Data derived from a voltammetric and spectroscopic study of the V^V/IV couple associated with the initial reduction of the Wells–Dawson-type mono vanadium-substituted polyoxometalates, 1- and 4-[S₂V^VW₁₇O₆₂]⁵⁻ in CH₃CN as a function of CF₃SO₃H acid concentration have been obtained. ⁵¹V NMR (V^V component) and EPR (V^IV component) spectra were measured in CH₃CN in the presence and absence of an acid. These data showed a small fraction of the 1-isomer in the 4-[S₂V^VW₁₇O₆₂]⁵⁻ sample and that protonation could occur at both redox levels for both isomers. On the basis of the mechanism postulated from the voltammetric and spectroscopic data, simulations of cyclic voltammograms were undertaken for the reduction of the isomerically pure 1-[S₂V^VW₁₇O₆₂]⁵⁻ isomer over a wide acid concentration range, and the results were compared with experimental data. Cyclic voltammograms of the V^V/IV couple derived from the reduction of 1- and 4-[X₂V^VW₁₇O₆₂]⁷⁻ (X = P, As) were also obtained in CH₃CN and the results were compared with those for 1- and 4-[S₂V^VW₁₇O₆₂]⁵⁻. Reversible potentials for the V^V/IV couple are dependent on the anion charge of the polyoxometalate.

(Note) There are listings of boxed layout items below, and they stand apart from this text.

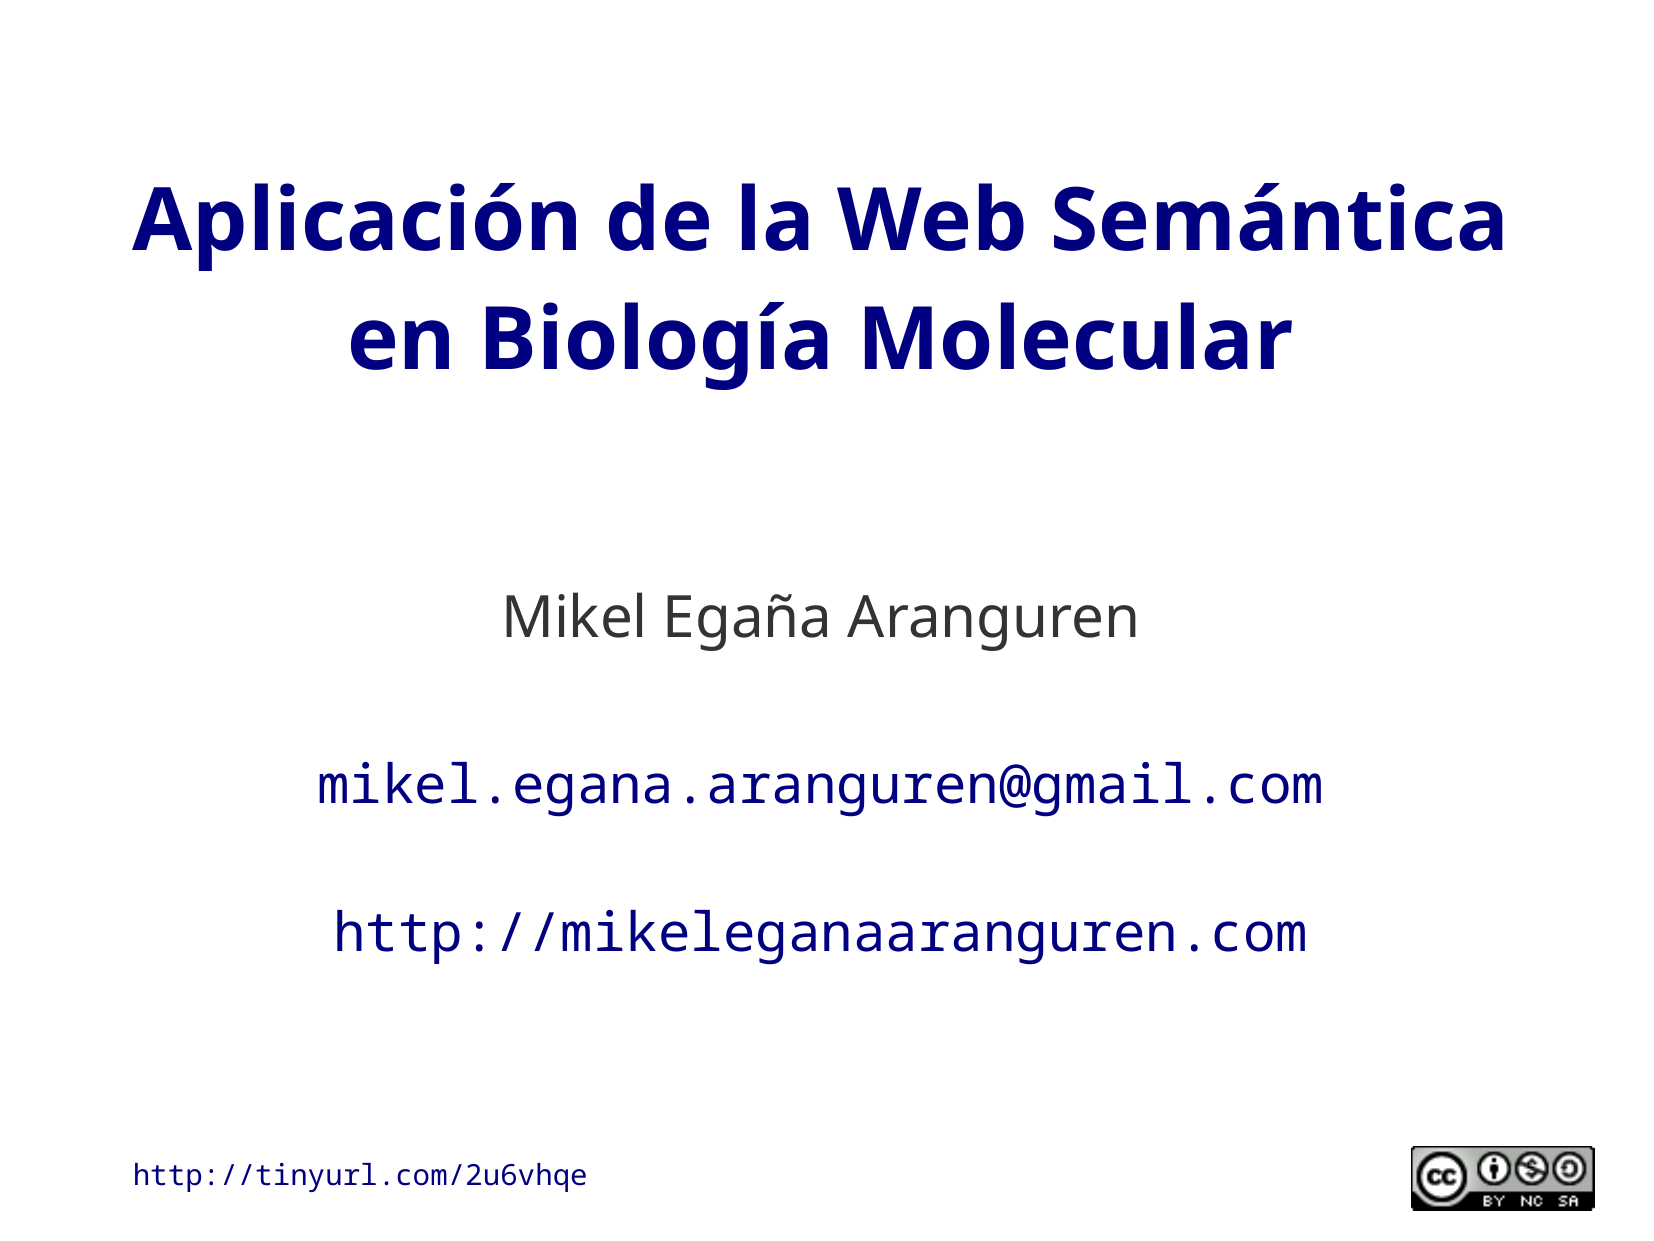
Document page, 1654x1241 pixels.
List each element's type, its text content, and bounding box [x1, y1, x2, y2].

picture [1411, 1146, 1595, 1211]
title Aplicación de la Web Semántica en Biología Molecular [76, 91, 1565, 462]
subtitle Mikel Egaña Aranguren mikel.egana.aranguren@gmail.com http://mikeleganaaranguren.com [76, 536, 1565, 1097]
text_box http://tinyurl.com/2u6vhqe [118, 1147, 621, 1196]
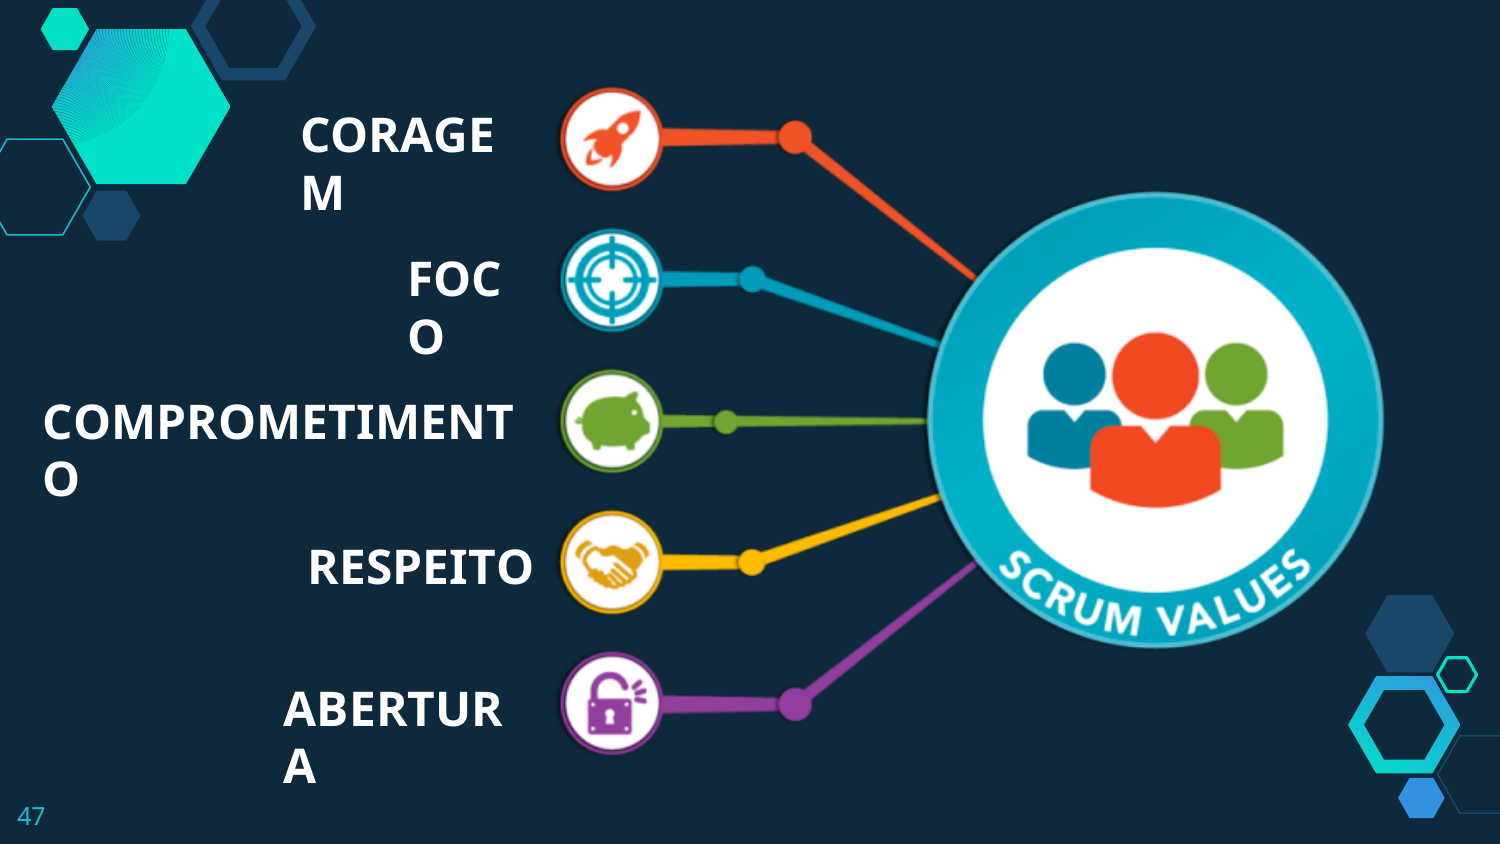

Analysis of cyclic voltammograms obtained for 1- and 4-[S₂V^VW₁₇O₆₂]⁵⁻ in acetonitrile, acetone, dimethyl sulfoxide, dimethyl formamide and nitromethane showed that these V^V/IV reversible potentials are also dependent on the acceptor numbers and the polarity index (E^N_T) values of the organic solvents.